Planning

Planning

What is required by Plan 21-24?

Scotland will have a national, strategic planning process in place that ensures that children who are cared from away from their family of origin ‘belong to a loving home.’

The planning process will reflect the needs of Scotland’s children and young people whilst

operating with the expectation that more children will remain with their families.

It will reflect the principles of the promise ensuring:

  • Scotland’s most vulnerable children are not profited from;
  • Standards of care are consistent;
  • End to the selling of care placements to Local Authorities outside Scotland; and
  • Acute and crisis services are phased out to promote early intervention and prevention.

What has The Promise Scotland heard so far?

Throughout engagements, the need for a national process to manage the provision of care placements was highlighted.

Organisations relayed concerns around the availability of placements to ensure brothers and sisters live together, along with concerns from several Local Authorities about the perceived increase in relation to children being sent from English Local Authorities to residential care homes in Scotland. This was making it difficult for Local Authorities to plan services and support.

Some organisations highlighted the power of commissioning to ensure the promise was embedded in practice expectations

There is movement and commitment to a strategic planning process around Secure Care, and whilst there needs to be a clear process around Residential and Foster Care, this is a welcome first step.

The Scottish Government’s commitment to reducing cross border placements into Secure Care is welcome, however there are concerns that cases continue to arrive at the Court of Session in relation to the placement of children in Scotland from English Local Authorities into residential children’s homes that is at odds with the policy intention of the promise.

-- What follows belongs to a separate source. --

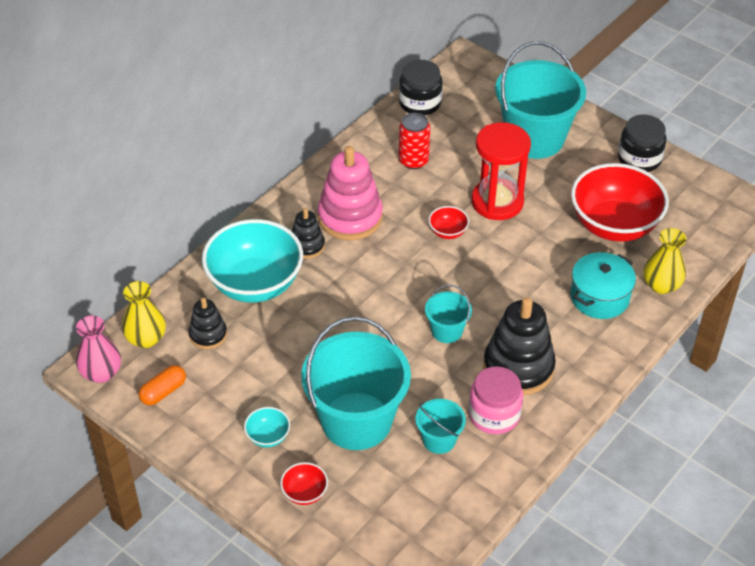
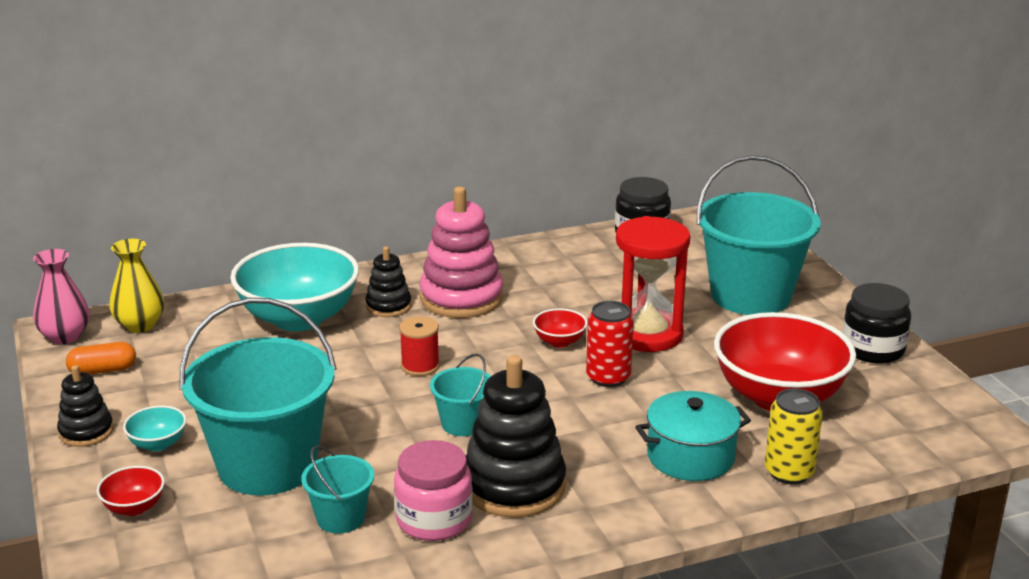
camera: 30 degrees right, 20 degrees down
(208, 335) = (202, 342): black stacking toy -> black stacking toy (86, 432)
(377, 293) = (420, 366): none -> red spool
(413, 161) = (584, 275): red can -> red can (608, 377)
(661, 285) = (789, 472): yellow vase -> yellow can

What has been committed to so far?

  • The Care Inspectorate has formed a working group and engaging with the Scottish Government.
  • The Care Inspectorate has developed an information-sharing protocol with Ofsted and a process for escalating concerns where a child or young person is placed outside Scotland, meaning the Care Inspectorate is left with no locus. Additionally, a group has been established to examine the challenges around cross border placements to improve notification processes.
  • Scottish Government are committed to reducing the numbers of cross border placements into Secure accommodation and work has begun with COSLA, Secure Care Services and Scotland Excel to explore new funding mechanisms, particularly considering the need to remove 16- and 17-year-olds from Young Offenders Institutions, as per the Youth Justice action.
  • The Kinship Care Collaborative, set up under a 2019 Programme for Government commitment , is intended to resolve the significant variation in support for kinship carers across Scotland.

Who are the lead organisations?

There are a number of groups facilitated by Scottish Government and/or COSLA that have key responsibility including The Kinship Care Collaborative and The Secure Care Group.

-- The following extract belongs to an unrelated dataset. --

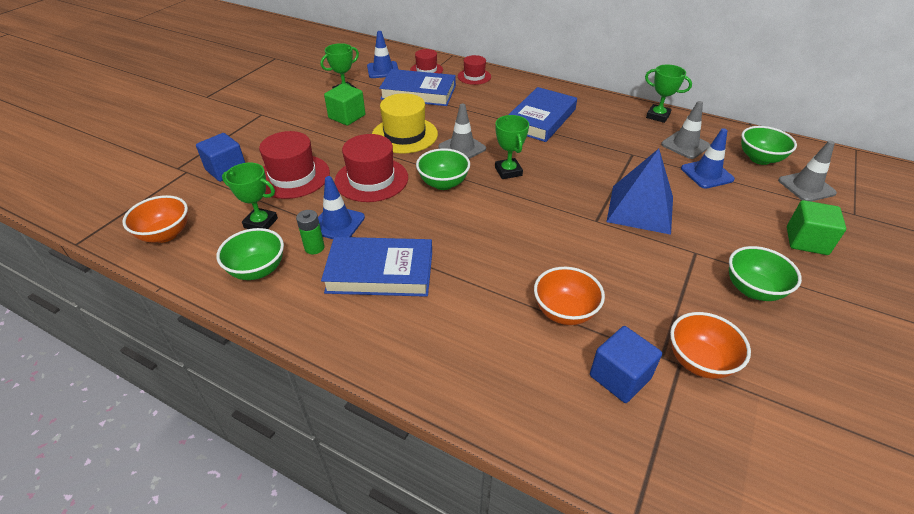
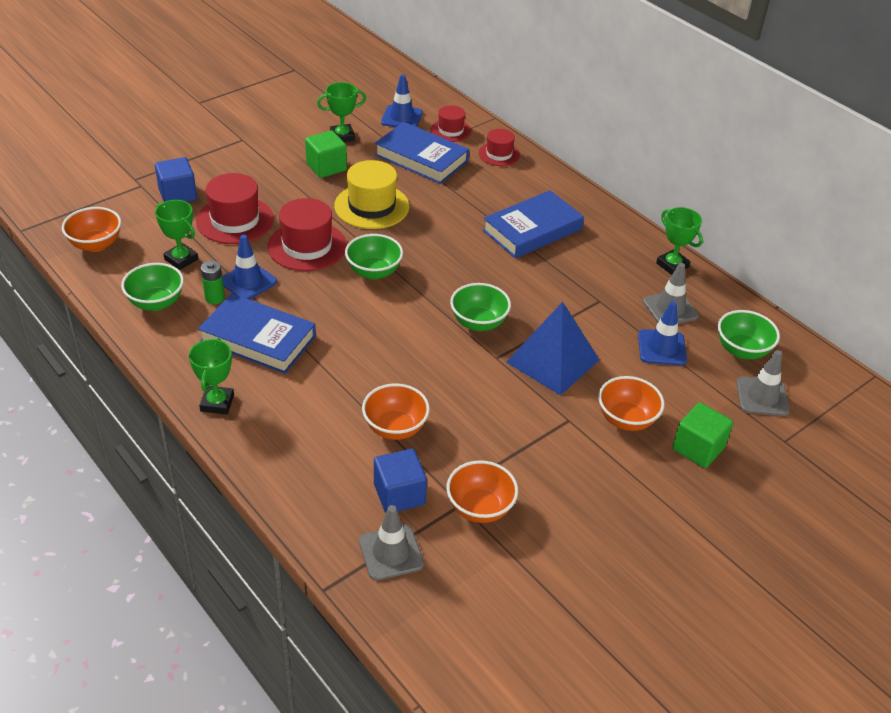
camera: 20 degrees right, 0 degrees up
(462, 148) = (420, 239): grey traffic cone -> grey traffic cone (391, 553)
(508, 171) = (449, 279): green trophy -> green trophy (217, 403)
(736, 237) = (626, 419): none -> orange bowl
(753, 289) = (591, 471): green bowl -> green bowl (478, 323)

Overall, The Scottish Government, COSLA have key responsibility, with Care Inspectorate having a vital role in monitoring and assurance.

Scotland Excel, Secure Care Providers and YOI provision have a key role to play.

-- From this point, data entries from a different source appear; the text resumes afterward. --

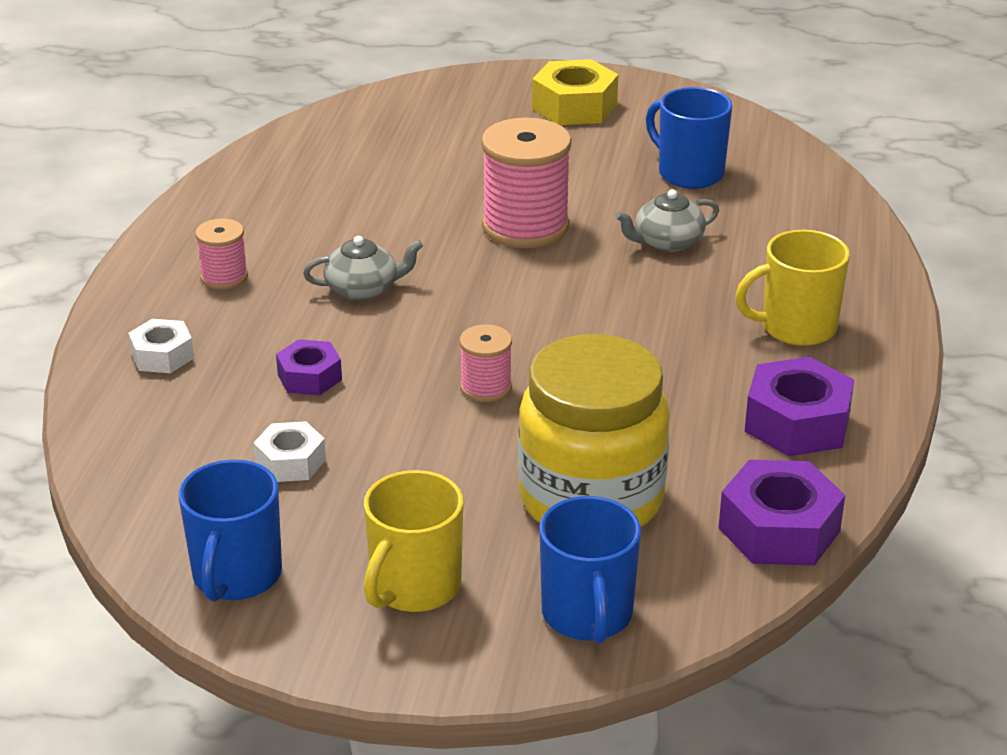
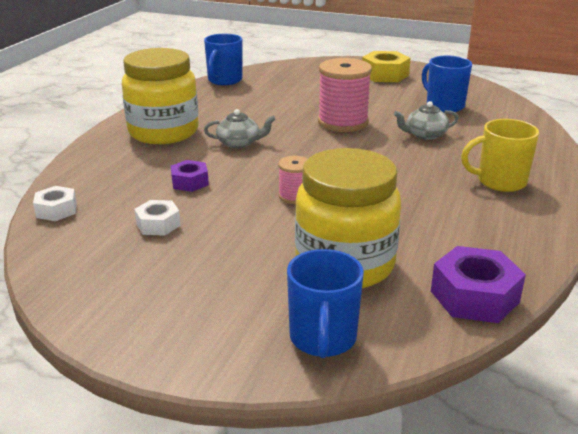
camera: 10 degrees right, 5 degrees down
(162, 356) = (110, 165): white nut -> white nut (56, 210)
(224, 277) = (163, 132): pink spool -> yellow jar
(236, 576) = (92, 286): blue mug -> blue mug (224, 80)
(414, 587) = (206, 306): yellow mug -> none
(797, 423) = (495, 233): purple nut -> none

Links, Next Steps and Assessment

Work is underway but does not yet appear sufficient.

There is critical need to prioritise planning for siblings, secure care and youth justice to ensure policy and legislative commitments are enacted.

With the English Care Review publishing its Case for Change in June 2021 there is a need for understanding and cooperation across the 4 nations of the UK to understand the consequences of each nation’s approach to placements.

 

 

Investment

What is required by Plan 21-24?

Investment in the lives of children and families will be considered strategically and holistically in the context of their experiences.

The Human and Economic Cost modelling that underpinned Follow the Money and The Money reports will be embedded into organisational and budgeting processes across Scotland. That process will have involved organisations working together to spread investment, align budgets and pool resources.

What has The Promise Scotland heard so far?

Interest in adopting and rolling out the Human and Economic Cost Model that underpinned Follow the Money has been high across all meetings to date and potential alignment with existing work programmes is strong, including but not limited to:

  • Wellbeing economy approach
  • Social Innovation Partnership (SIP) projects
  • Family Support work
  • Planning for children’s services
  • Child poverty
  • Participatory budgeting
  • Procurement and commissioning

There is a need to ensure cohesion and collaboration in the roll out of HECM. Using money and investing differently to make a genuinely transformational and sustainable shift in services, and outcomes requires high levels of joint working across multiple work programmes and organisations. 

It also requires a focus on the scrutiny landscape. The inspection and regulation of services influences what is delivered and, whilst there is high interest and appetite for change, at the moment, these landscapes are disconnected.

Achieving the actions required by Plan 21-24 needs connection and cohesion with existing scrutiny and governance frameworks redesigned to align with what services need to deliver to meet the needs of children and families.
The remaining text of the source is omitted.